__Text block__.
SQL - Where Row_Number = 1 discussion

  • Afternoon ladies and gents,

    I'm trying to find an alternative, more efficient way of processing some code to select the top row of a specific order.

    At the moment we use row_number with a partition. Then outside the statement in the where clause state where [rownum] =1.

    Kinda like this:

    Select *

    From

    (

    Select ColA,ColB,ColC,

    row_number() OVER ( PARTITION BY [ColA] ,[ColB] ORDER BY [ColA] ASC, Col[C]DESC) as rownum

    )A

    Where rownum =1

    This seems like a really horrible way to do things, especially with relatively large datasets of 500k+ so I'm looking into a new solution.

    Although this seems the simplest, is it the most efficient?

  • Hi, welcome to the forum.

    You've not given us a massive amount to go on there. If you can post some sample data it will give us a much better idea of what you mean.

    At a rough guess, have you considered SELECT TOP 1 * FROM YOURTABLE ORDER BY [your order criteria]


    On two occasions I have been asked, "Pray, Mr. Babbage, if you put into the machine wrong figures, will the right answers come out?" ... I am not able rightly to apprehend the kind of confusion of ideas that could provoke such a question.
    —Charles Babbage, Passages from the Life of a Philosopher

    How to post a question to get the most help http://www.sqlservercentral.com/articles/Best+Practices/61537

  • Without anything else to go on, I would pick the TOP 1 as well. If you post the DDL for the table and include any indexes you have already, we can probably give better advice.

__Supplied data__.
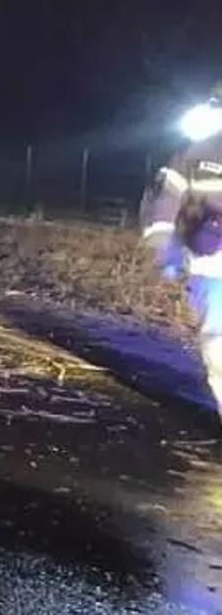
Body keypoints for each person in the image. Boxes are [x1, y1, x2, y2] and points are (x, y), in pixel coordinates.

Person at [143, 86, 222, 424]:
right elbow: (165, 197)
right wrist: (166, 246)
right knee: (218, 343)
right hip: (212, 262)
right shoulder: (195, 151)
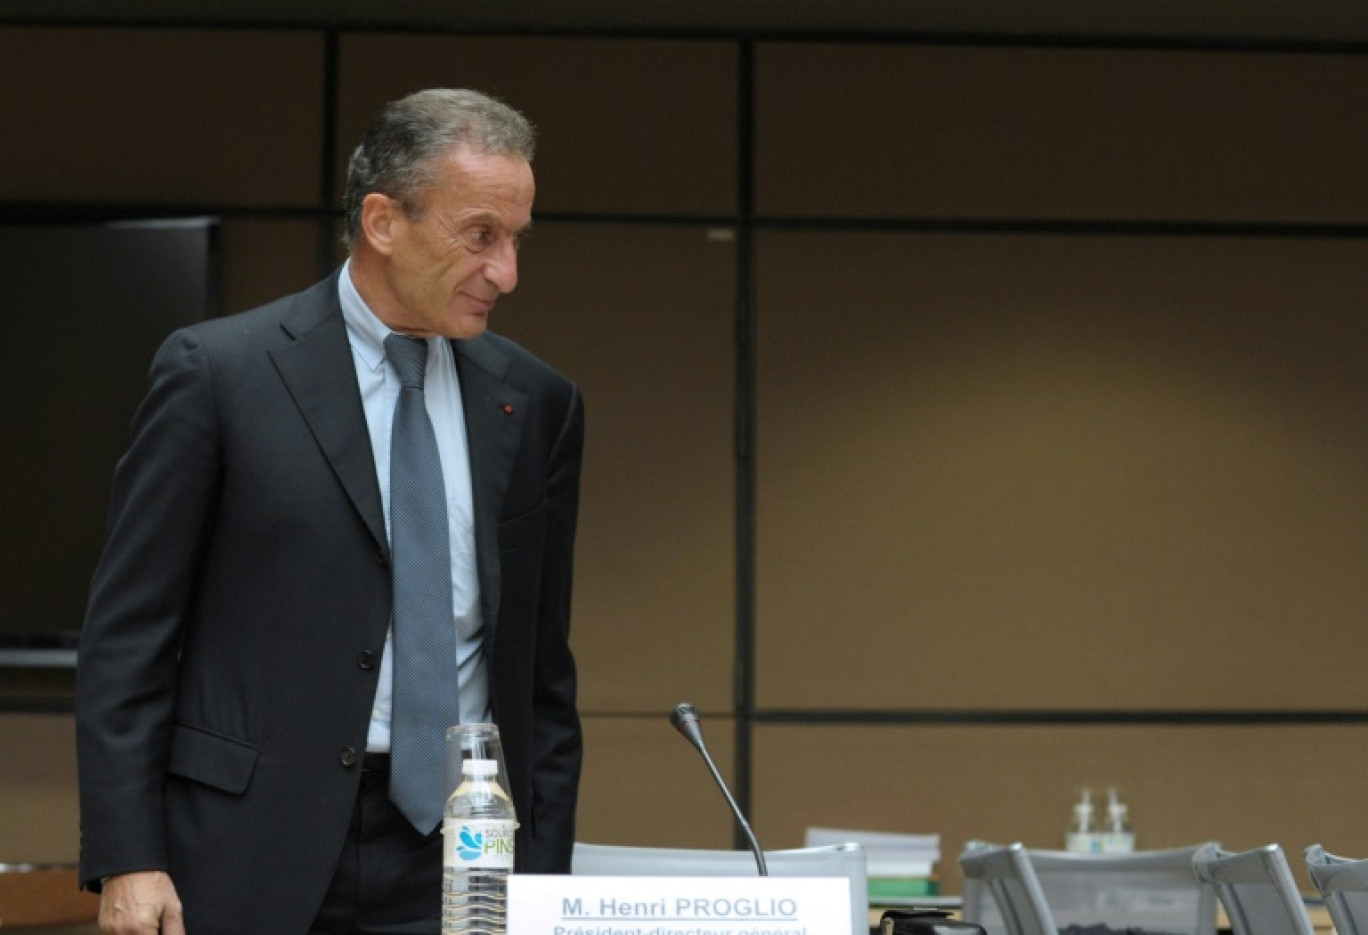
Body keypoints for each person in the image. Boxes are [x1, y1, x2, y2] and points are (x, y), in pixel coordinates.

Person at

__Directions__. Retype the passage of the ROW_NUMBER thread that opens with the words containing "This seems like" and closes with "what you mean.". Work only from the ROW_NUMBER thread; the data plays no part.

__Result__.
This seems like a really horrible way to do things, especially with relatively large datasets of 500k+ so I'm looking into a new solution.

    Although this seems the simplest, is it the most efficient?

  • Hi, welcome to the forum.

    You've not given us a massive amount to go on there. If you can post some sample data it will give us a much better idea of what you mean.